New Defender's Study Bible Notes

1:31 very good. This one verse precludes any interpretation of Genesis which seeks to accommodate the geological ages in its system. The “geological ages” are identified by the fossils found in the sedimentary rocks of the earth’s crust, which supposedly depict a billion-year history of the evolution of life on the earth. In this case simple fossils are found in ancient rocks and more complex fossils in younger rocks. But fossils really depict a world in which death reigns! Fossils are the remains of dead organisms, from amoebae to man, and thus represent a world full of suffering and death, not a world pronounced by God as “very good.”

Six times before in this chapter, God had adjudged His work to be “good.” Now, after completing everything (even the “host of heaven”–see Genesis 2:1), He declared it all to be “exceedingly good” (literal meaning of the Hebrew word rendered “very”). The evolutionary ages of geology represent a billion years of wasteful inefficiency and profound cruelty if they were, indeed, a part of God’s work. They would completely discredit God as a God of order, intelligence, power, grace and love. Death represents “the wages of sin” (Romans 6:23), not of divine love.

Thus, the “gap theory” (placing the geological ages before creation week) and the “day-age” or “progressive creation” theory (incorporating the geological ages during creation week) in effect imply that the Creator is either a bumbler or a monster. In reality, the geological ages are nothing but evolutionary delusions; the fossils are much more realistically explained in terms of the flood.

Even Satan himself (with all the “host of heaven” who later followed him in rebelling against God) was still “perfect in all his ways” (Ezekiel 28:15) at the end of the creation week. His fall from heaven to the earth could only have been after God’s universal “very good” proclamation.

== == ==

Task statement >>
Please answer from the study note on Genesis 1:31: how many times earlier in the chapter had God judged His work to be "good"?

Information shown >>
== == ==

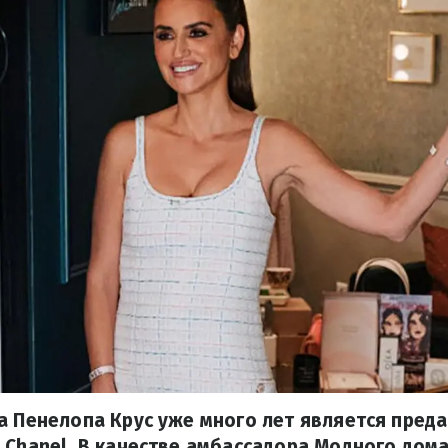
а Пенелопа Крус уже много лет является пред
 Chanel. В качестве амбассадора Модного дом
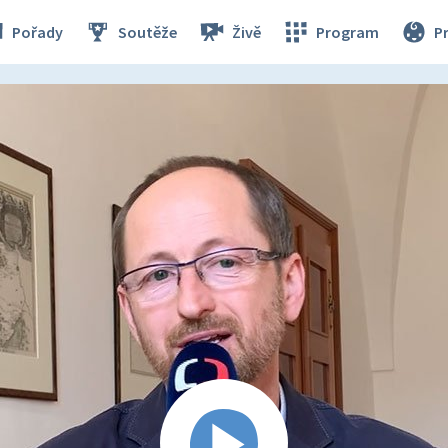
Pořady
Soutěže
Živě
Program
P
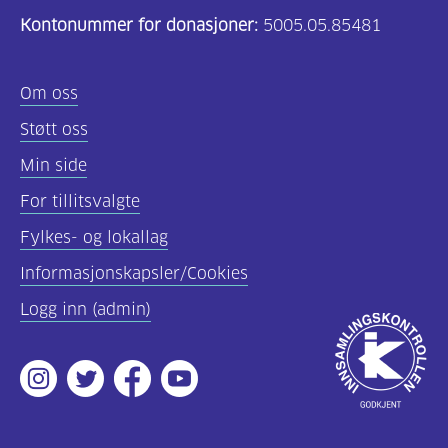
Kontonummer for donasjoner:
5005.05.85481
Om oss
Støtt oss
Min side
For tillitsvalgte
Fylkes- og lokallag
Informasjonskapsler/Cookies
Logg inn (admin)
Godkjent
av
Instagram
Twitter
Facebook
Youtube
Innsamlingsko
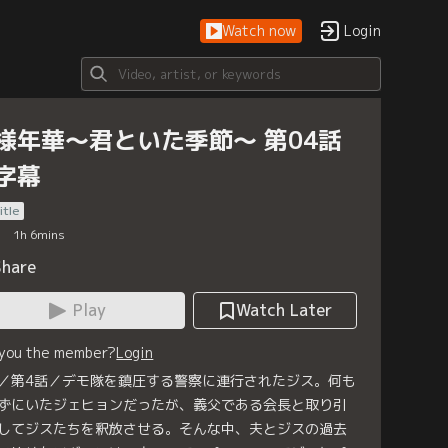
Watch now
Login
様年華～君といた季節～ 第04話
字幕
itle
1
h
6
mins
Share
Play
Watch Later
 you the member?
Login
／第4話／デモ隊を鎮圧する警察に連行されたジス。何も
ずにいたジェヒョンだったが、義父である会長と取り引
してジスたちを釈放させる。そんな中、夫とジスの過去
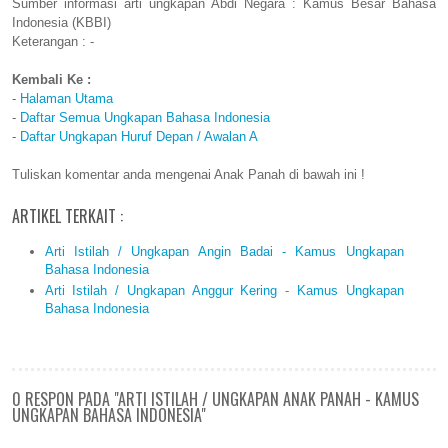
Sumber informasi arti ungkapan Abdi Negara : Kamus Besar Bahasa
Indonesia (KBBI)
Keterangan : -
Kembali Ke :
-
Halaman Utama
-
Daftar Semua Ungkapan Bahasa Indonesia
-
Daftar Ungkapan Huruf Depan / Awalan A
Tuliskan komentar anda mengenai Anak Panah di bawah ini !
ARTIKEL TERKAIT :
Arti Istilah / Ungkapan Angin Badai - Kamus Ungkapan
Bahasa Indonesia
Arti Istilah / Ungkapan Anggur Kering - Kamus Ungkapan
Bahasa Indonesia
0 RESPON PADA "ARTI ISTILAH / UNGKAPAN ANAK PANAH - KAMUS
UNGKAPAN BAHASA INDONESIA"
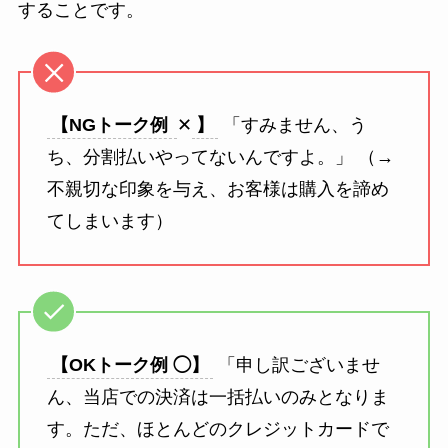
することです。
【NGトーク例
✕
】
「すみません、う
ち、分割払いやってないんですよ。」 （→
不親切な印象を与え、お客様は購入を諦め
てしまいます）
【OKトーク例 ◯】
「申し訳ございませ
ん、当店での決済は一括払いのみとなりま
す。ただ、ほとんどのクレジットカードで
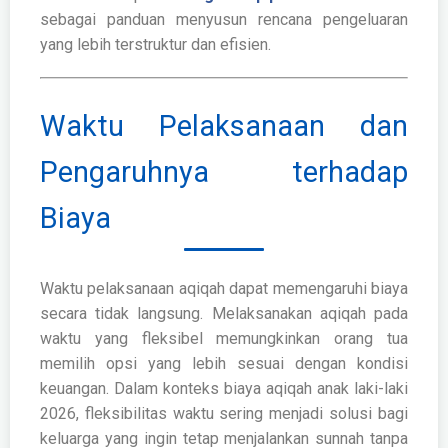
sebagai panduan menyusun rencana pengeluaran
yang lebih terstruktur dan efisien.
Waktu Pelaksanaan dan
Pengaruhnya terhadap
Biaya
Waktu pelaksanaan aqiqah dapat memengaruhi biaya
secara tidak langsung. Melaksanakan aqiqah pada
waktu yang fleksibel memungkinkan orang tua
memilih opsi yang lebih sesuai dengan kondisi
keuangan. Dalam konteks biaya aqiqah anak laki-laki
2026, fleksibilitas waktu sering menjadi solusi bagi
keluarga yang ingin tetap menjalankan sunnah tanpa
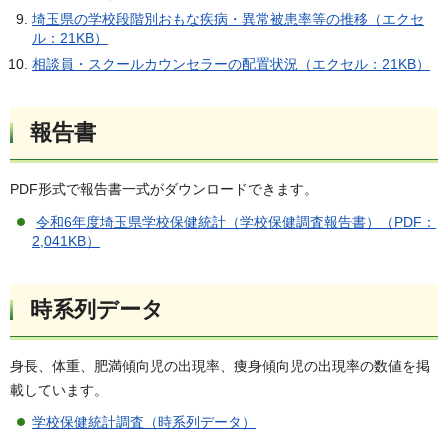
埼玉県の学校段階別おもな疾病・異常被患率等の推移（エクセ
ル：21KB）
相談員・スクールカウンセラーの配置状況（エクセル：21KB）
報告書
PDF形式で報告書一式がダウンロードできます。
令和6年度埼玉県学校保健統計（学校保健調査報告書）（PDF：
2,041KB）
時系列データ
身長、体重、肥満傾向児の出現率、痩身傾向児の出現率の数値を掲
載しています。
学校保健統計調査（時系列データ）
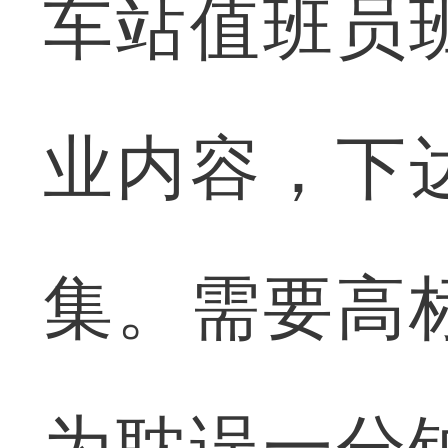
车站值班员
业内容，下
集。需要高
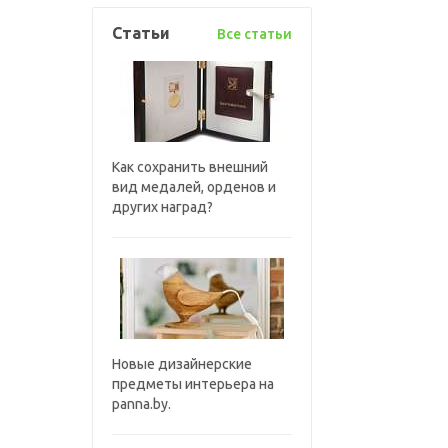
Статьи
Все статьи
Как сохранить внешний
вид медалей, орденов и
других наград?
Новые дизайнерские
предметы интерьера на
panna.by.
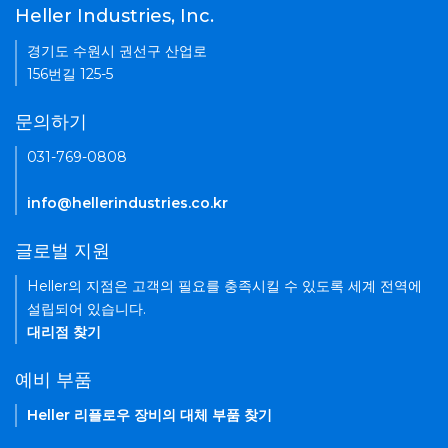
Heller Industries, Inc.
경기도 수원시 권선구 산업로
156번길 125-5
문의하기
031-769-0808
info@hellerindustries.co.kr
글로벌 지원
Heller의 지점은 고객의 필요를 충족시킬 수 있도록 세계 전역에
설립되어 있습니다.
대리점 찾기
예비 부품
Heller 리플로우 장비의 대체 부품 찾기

== == ==

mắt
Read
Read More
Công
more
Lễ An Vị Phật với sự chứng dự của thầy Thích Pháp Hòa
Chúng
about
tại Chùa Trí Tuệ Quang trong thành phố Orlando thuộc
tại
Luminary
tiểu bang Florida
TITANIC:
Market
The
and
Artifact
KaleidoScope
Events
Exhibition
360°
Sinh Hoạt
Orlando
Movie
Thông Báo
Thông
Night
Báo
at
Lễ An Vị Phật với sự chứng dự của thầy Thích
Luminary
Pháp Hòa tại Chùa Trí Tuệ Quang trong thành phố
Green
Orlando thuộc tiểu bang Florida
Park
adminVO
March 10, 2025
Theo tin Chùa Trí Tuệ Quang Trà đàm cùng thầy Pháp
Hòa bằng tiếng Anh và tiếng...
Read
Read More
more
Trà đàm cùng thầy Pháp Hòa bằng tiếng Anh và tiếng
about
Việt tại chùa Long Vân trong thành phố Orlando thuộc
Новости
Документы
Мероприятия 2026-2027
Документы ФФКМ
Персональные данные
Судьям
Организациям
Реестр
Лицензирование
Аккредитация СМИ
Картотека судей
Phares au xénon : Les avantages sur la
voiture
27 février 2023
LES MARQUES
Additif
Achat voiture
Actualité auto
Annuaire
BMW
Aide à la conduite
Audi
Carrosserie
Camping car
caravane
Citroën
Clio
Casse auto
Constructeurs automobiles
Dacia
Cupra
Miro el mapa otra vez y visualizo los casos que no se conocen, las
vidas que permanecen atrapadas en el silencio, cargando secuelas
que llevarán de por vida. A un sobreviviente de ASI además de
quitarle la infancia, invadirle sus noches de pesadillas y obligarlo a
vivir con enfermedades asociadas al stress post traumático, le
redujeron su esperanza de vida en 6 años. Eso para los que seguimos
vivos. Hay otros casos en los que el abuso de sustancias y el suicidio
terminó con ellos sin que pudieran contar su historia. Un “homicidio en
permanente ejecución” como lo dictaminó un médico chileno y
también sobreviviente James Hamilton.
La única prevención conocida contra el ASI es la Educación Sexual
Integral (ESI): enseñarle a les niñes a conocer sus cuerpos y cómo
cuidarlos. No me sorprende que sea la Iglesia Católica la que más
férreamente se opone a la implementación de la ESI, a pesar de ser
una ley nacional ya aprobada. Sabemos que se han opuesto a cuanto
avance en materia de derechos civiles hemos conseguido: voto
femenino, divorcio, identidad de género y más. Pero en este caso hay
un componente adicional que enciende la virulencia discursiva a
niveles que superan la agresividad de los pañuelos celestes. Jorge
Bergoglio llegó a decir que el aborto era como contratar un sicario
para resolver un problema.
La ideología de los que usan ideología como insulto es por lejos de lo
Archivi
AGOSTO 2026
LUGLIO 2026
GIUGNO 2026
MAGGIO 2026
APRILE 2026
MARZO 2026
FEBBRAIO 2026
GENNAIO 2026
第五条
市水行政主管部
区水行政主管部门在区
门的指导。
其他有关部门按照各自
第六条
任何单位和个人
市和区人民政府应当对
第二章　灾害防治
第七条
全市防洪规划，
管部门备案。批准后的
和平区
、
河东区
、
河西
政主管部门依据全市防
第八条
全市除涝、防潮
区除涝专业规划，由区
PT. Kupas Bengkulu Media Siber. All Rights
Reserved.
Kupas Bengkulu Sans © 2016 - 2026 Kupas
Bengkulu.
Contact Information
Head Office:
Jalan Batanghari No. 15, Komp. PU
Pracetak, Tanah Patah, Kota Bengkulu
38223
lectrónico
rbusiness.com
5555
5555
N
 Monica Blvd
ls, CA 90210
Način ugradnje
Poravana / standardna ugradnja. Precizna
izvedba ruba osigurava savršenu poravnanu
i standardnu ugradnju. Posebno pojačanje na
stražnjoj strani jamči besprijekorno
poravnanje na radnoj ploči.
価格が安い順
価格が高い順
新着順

== == ==

Answer to this task >>
Six times.